Categorias: África Subsaariana, Moçambique, Arte e Cultura, Lei, Liberdade de Expressão, Música, Saúde

“Vocês podem até me matar mas não podem calar a Verdade”

Azagaia in As Mentiras da Verdade [1] [vídeo]

Azagaia, nome de artístico de Edson da Luz, um dos mais brilhantes músicos de hip hop – e o mais polémico [2] [en] – em Moçambique está, desde que enveredou pela intervenção social nas suas músicas, na mira das autoridades. No sábado, 30 de Julho, foi detido pela [3] Polícia de Investigação Criminal (PIC)  por “posse” de umas poucas gramas de soruma – droga cientificamente identificada como cannabis sativa, cuja posse e consumo é considerado ilegal no país [4] [pdf].

Naquela noite Azagaia iria apresentar ao público de Maputo o seu mais recente trabalho, sobre a propalada “geração da viragem [5]” que, segundo o músico, é geração jovem que “representava e representa o centro do tabuleiro deste jogo político que será ganho por quem souber ocupá-lo e explorá-lo. O blog Fobloga anunciou [6]:

A prisão aconteceu algumas horas antes do início do concerto que ele faria no bar Gil Vicente, onde lançaria um novo clipe chamado “A Minha Geração”, contendo, como sempre, duras criticas ao governo. Azagaia é um forte crítico da política e da sociedade moçambicana.

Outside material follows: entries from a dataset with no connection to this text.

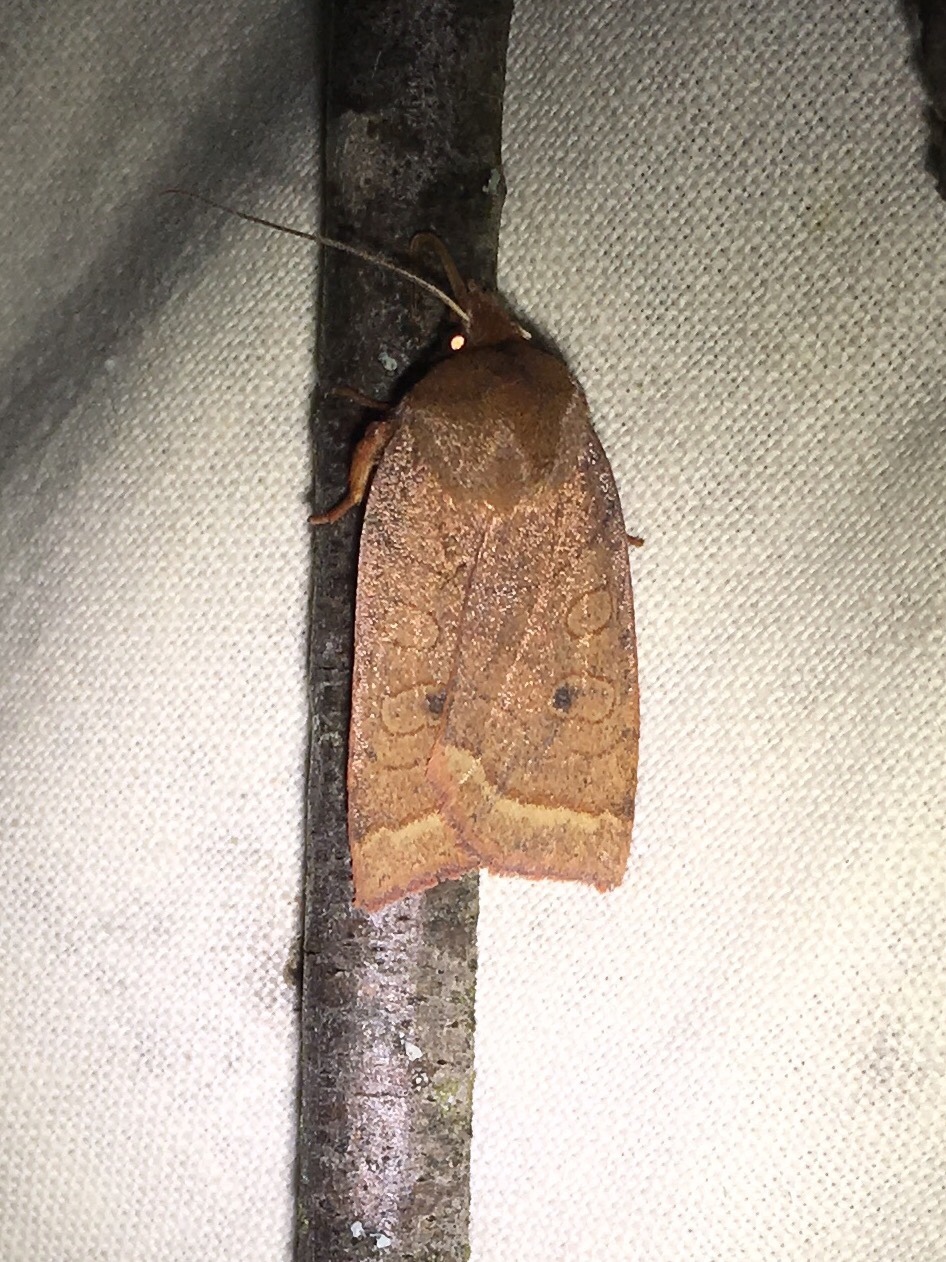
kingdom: Animalia
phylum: Arthropoda
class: Insecta
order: Lepidoptera
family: Noctuidae
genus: Epiglaea
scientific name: Epiglaea apiata
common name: Pointed sallow
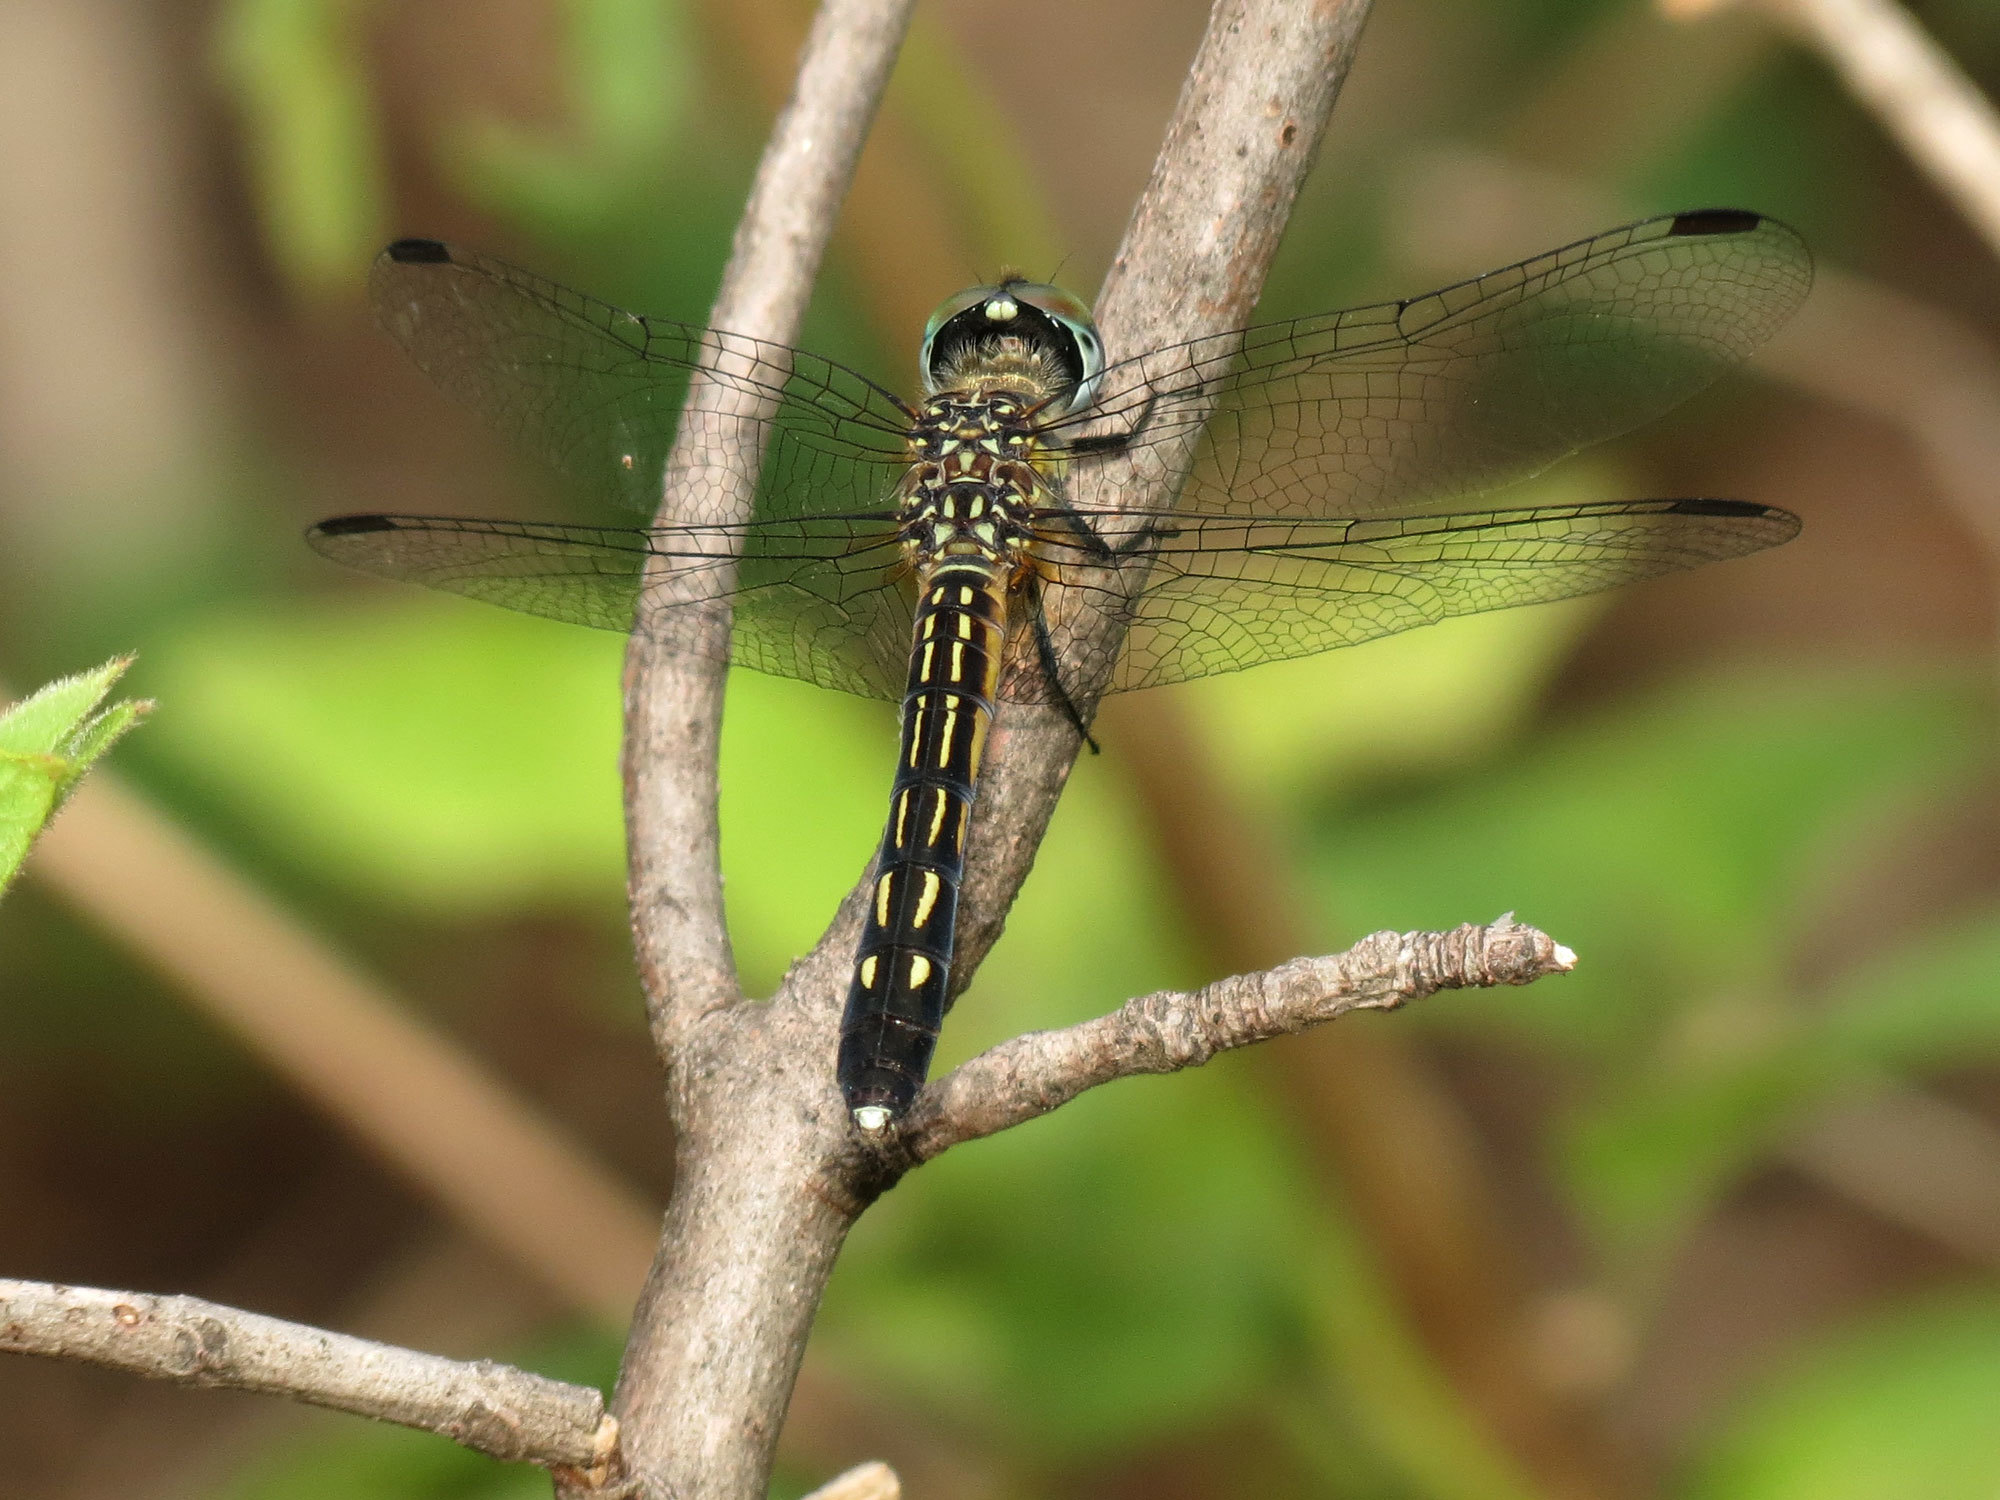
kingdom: Animalia
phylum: Arthropoda
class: Insecta
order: Odonata
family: Libellulidae
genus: Pachydiplax
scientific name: Pachydiplax longipennis
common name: Blue dasher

Substâncias ilícitas enquanto álibi

Muitos moçambicanos que acompanharam pelos media a detenção de Azagaia falavam na possibilidade de uma armadilha, ou como dizem os brasileiros, uma “arapuca”, como escrevia [7] no Facebook o docente Yussuf Adam:

se for por posse e uso de canabis sativa tinham que prender uma boa parte dos camponeses moçambicanos e muita gente nas cidades

Um outro facebooker, Sérgio Bila partilhou [8] no seu mural:

Não quero entrar para o debate, nem especular sobre o sucedido com o Azagaia, mas a nossa Lei penaliza tanto o consumo como a posse de “cannabis Indica” (a variedade “sativa” não ocorre em África). Mas achei algo muito interessante no meu velhinho e amigo Dicionário do Estudante [Porto Editora, 1980]: “Soruma, (s. f.) planta africana cuja folha os Negros fumam em vez de tabaco.”

A relação de muitos moçambicanos em relação a suruma é de certa forma resumida pelas palavras [9] de Tony Manna no Facebook:

suruma é a droga do povo desde [há] séculos, e que eu saiba nunca ouvi dizer que aconteceu um acidente de viação, porque o motorista tinha fumado um charro…enquanto que o álcool é consumido duma forma boçaloide, provoca as mais diversas problemáticas, desde a violência de todos os tipos, acidentes, etc, mas é legal!

Alguns meses depois do Departamento de Estado norte-americano haver colocado um dos mais influentes empresários moçambicanos, com fortes ligação ao partido no poder desde 1975, na lista dos mais perigosos barões de droga a nível mundial [10], e quando o assunto já nem nos cafés era abordado na pérola do índico, Azagaia insistia em cantar alto e bom som queo país “funciona a cocaína”. Em “Arrriii” o músico “rapou” sobre as cachimbas e os negócios do tio patinhas sentenciando que se “os grandes” são corruptos, “os pequenos também começam a meter- se” e “fica um Estado corrupto”.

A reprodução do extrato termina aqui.